Here is a breakdown of how the information was organized in the demo.
360 Product View:
The best feature of all was something called “Multi View”. Clicking on this immediately split the main screen into equal quadrants showcasing a different view of the product (front, mount, rotated, back). When I clicked on a view, the other 3 quadrants minimized in size as the selected view grew into focus. On top of that, animating red “hot spots” were featured on various locations of the product vying for my attention. For example, when I moved my cursor over the red hot spot by the mount, a hop up appeared saying “Easy Attaching and Detaching: One-touch, quick-lock mechanism for easy attaching/detaching flash from camera.” Not only had this demo managed to engage me with the product, it successfully did so by integrating the product views with the product features and specs. The product demo validated my product research efforts which in turn made me feel confident in my decision to buy. It also invoked a feeling of trust with the retailer, B&H. I felt that this retailer was valuing my time spent online by providing added value that was relevant and appealing.

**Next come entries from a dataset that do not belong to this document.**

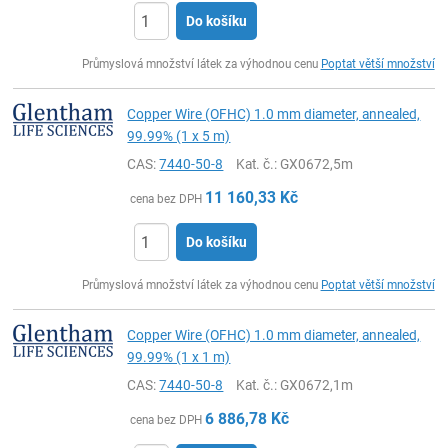
Do košíku
ks
Průmyslová množství látek za výhodnou cenu
Poptat větší množství
Copper Wire (OFHC) 1.0 mm diameter, annealed,
99.99% (1 x 5 m)
CAS:
7440-50-8
Kat. č.
: GX0672,5m
11 160,33
Kč
cena bez DPH
Do košíku
ks
Průmyslová množství látek za výhodnou cenu
Poptat větší množství
Copper Wire (OFHC) 1.0 mm diameter, annealed,
99.99% (1 x 1 m)
CAS:
7440-50-8
Kat. č.
: GX0672,1m
6 886,78
Kč
cena bez DPH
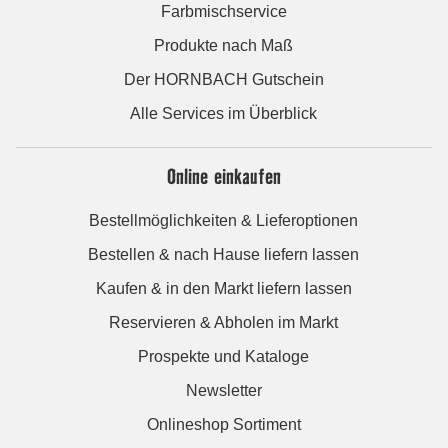
Farbmischservice
Produkte nach Maß
Der HORNBACH Gutschein
Alle Services im Überblick
Online einkaufen
Bestellmöglichkeiten & Lieferoptionen
Bestellen & nach Hause liefern lassen
Kaufen & in den Markt liefern lassen
Reservieren & Abholen im Markt
Prospekte und Kataloge
Newsletter
Onlineshop Sortiment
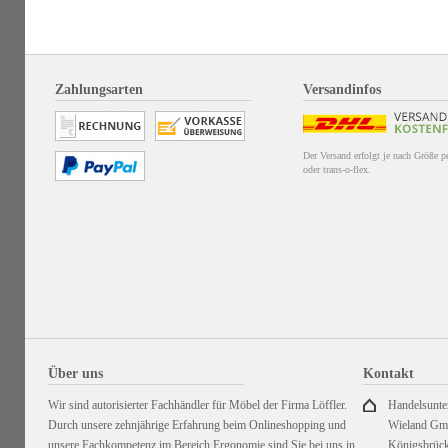
Zahlungsarten
Versandinfos
Der Versand erfolgt je nach Größe 
oder trans-o-flex.
Über uns
Kontakt
Wir sind autorisierter Fachhändler für Möbel der Firma Löffler.
Handelsunt
Durch unsere zehnjährige Erfahrung beim Onlineshopping und
Wieland G
unsere Fachkompetenz im Bereich Ergonomie sind Sie bei uns in
Königsbrück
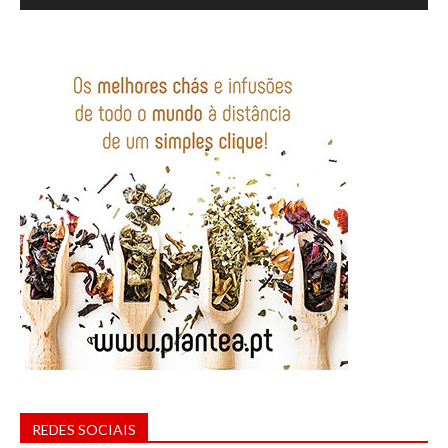
REDES SOCIAIS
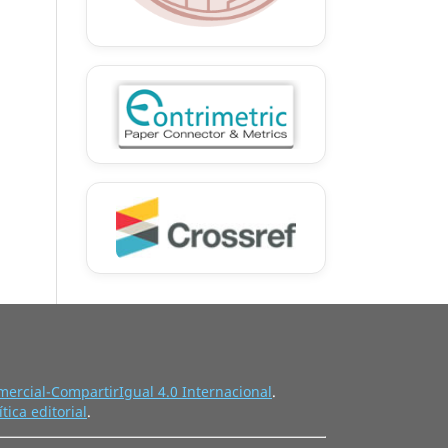
ercial-CompartirIgual 4.0 Internacional
.
ítica editorial
.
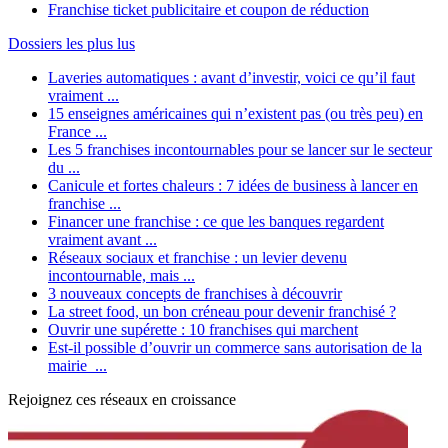
Franchise ticket publicitaire et coupon de réduction
Dossiers les plus lus
Laveries automatiques : avant d’investir, voici ce qu’il faut
vraiment ...
15 enseignes américaines qui n’existent pas (ou très peu) en
France ...
Les 5 franchises incontournables pour se lancer sur le secteur
du ...
Canicule et fortes chaleurs : 7 idées de business à lancer en
franchise ...
Financer une franchise : ce que les banques regardent
vraiment avant ...
Réseaux sociaux et franchise : un levier devenu
incontournable, mais ...
3 nouveaux concepts de franchises à découvrir
La street food, un bon créneau pour devenir franchisé ?
Ouvrir une supérette : 10 franchises qui marchent
Est-il possible d’ouvrir un commerce sans autorisation de la
mairie ...
Rejoignez ces réseaux en croissance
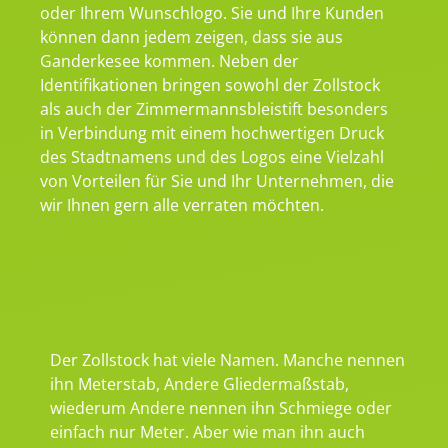
oder Ihrem Wunschlogo. Sie und Ihre Kunden
können dann jedem zeigen, dass sie aus
Ganderkesee kommen. Neben der
Identifikationen bringen sowohl der Zollstock
als auch der Zimmermannsbleistift besonders
in Verbindung mit einem hochwertigen Druck
des Stadtnamens und des Logos eine Vielzahl
von Vorteilen für Sie und Ihr Unternehmen, die
wir Ihnen gern alle verraten möchten.
Der Zollstock hat viele Namen. Manche nennen
ihn Meterstab, Andere Gliedermaßstab,
wiederum Andere nennen ihn Schmiege oder
einfach nur Meter. Aber wie man ihn auch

Having a product demo available for such a feature-rich product like the Canon Speedlite makes sense. The product is offered at a high price point and that alone can be a big barrier for customers to overcome. But if retailers can find the right combination of visually engaging and pertinent material that will best connect the user with the product then it accomplishes several things:
1) Satisfies customers who are doing product research to better understand the product they’re interested in
2) Gives customers the confidence and motivation in making that decision to buy, especially when the product has a high price point
3) Offers added value that differentiates itself from a competitive marketplace
4) Encourages customers to come back for repeat business
As any camera hobbyist can attest, there’s never enough gear you can buy; if camera retailers can balance their product offerings with engaging supporting material that inspires confidence and motivation to buy, they’ll have customers for life.